Since the invention of the integrated circuit (IC), the semiconductor industry has experienced rapid growth due to continuous improvements in the integration density of various electronic components (i.e., transistors, diodes, resistors, capacitors, etc.). For the most part, this improvement in integration density has come from repeated reductions in minimum feature size, which allows more components to be integrated into a given area.
These integration improvements are essentially two-dimensional (2D) in nature, in that the volume occupied by the integrated components is essentially on the surface of the semiconductor wafer. Although dramatic improvement in lithography has resulted in considerable improvement in 2D IC formation, there are physical limits to the density that can be achieved in two dimensions. One of these limits is the minimum size needed to make these components. Also, when more devices are put into one chip, more complex designs are required.

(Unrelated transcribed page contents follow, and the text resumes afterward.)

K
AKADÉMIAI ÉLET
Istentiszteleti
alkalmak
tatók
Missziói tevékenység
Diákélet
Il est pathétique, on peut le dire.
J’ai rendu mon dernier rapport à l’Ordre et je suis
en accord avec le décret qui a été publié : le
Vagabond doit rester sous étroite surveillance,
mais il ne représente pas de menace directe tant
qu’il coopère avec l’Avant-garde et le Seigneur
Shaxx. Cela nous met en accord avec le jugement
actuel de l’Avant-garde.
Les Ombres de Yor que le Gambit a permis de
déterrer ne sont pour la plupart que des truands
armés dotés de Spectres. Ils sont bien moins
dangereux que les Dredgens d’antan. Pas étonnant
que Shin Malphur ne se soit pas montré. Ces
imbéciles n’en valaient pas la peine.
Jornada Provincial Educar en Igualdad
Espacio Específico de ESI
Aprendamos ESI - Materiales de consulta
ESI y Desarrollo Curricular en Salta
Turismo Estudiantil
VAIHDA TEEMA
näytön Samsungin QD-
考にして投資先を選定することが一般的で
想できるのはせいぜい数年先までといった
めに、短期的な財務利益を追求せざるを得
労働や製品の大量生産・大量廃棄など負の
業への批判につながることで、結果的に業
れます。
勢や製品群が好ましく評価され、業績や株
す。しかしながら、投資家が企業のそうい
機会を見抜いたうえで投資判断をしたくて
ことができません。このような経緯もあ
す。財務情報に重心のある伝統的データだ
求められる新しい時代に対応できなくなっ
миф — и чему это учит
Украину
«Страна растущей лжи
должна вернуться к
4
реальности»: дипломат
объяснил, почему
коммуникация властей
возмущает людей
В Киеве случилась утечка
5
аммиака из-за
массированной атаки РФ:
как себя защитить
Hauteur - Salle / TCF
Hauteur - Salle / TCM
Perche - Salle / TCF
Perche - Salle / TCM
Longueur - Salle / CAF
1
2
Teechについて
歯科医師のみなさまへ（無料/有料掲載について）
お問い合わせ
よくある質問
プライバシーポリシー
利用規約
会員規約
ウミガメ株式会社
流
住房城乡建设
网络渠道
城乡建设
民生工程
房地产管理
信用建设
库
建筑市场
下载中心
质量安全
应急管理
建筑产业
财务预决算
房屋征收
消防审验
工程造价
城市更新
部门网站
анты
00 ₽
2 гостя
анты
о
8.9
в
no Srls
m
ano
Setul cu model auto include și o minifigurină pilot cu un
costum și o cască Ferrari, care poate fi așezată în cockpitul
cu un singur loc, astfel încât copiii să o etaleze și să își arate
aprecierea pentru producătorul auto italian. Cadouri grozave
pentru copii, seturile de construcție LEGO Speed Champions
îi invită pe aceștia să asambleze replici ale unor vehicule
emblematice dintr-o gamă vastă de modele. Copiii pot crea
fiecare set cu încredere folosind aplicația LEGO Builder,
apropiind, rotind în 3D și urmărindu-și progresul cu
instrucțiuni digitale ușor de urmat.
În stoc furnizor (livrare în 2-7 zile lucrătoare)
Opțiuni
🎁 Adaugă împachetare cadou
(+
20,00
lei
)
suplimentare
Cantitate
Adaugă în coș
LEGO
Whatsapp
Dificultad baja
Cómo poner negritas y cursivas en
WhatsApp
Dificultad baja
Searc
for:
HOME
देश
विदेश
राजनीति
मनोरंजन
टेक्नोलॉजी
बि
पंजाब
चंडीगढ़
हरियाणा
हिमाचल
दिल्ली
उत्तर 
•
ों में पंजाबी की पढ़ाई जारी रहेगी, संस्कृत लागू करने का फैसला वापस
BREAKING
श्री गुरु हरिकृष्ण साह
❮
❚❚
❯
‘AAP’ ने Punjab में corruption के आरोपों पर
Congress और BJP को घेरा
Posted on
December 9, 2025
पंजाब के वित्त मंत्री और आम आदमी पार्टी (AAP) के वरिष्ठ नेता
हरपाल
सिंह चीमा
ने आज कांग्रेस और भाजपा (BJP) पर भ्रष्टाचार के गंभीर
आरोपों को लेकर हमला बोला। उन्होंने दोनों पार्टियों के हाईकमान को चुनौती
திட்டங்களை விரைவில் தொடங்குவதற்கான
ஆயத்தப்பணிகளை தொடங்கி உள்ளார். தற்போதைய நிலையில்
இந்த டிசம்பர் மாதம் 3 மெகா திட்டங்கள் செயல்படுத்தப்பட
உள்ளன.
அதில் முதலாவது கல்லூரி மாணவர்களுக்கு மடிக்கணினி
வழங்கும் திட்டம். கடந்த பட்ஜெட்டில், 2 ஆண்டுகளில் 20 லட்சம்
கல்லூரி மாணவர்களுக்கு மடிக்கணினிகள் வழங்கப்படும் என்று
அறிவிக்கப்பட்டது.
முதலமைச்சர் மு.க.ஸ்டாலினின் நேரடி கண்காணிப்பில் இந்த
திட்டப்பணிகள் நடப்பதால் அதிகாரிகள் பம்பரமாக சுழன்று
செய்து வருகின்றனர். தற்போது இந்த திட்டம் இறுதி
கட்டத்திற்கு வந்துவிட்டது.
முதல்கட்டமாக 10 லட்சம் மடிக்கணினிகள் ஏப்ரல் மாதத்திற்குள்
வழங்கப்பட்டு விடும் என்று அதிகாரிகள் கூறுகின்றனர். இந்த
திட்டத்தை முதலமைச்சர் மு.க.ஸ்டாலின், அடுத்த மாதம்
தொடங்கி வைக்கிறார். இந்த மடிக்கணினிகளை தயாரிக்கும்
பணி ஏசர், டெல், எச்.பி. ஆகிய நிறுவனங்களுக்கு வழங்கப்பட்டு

In an attempt to further increase circuit density, three-dimensional (3D) ICs have been investigated. In a typical formation process of a 3D IC, two dies are bonded together and electrical connections are formed between each die and contact pads on a substrate. Interposer stacking is part of 3D IC technology, where a Through-Silicon-Via (TSV) embedded interposer is connected to a device silicon with a micro bump. 3D IC manufacturing process flows can be separated into two types. In a chip-on-chip-on-substrate (CoCoS) process flow, a silicon interposer chip is first attached onto a packaging substrate, and then a different device silicon chips is attached onto the interposer. In a chip-on-wafer-on-substrate (CoWoS) process flow, a device silicon chip is first attached onto a silicon interposer wafer, which is then diced. The resulting stacked silicon is then attached onto a substrate.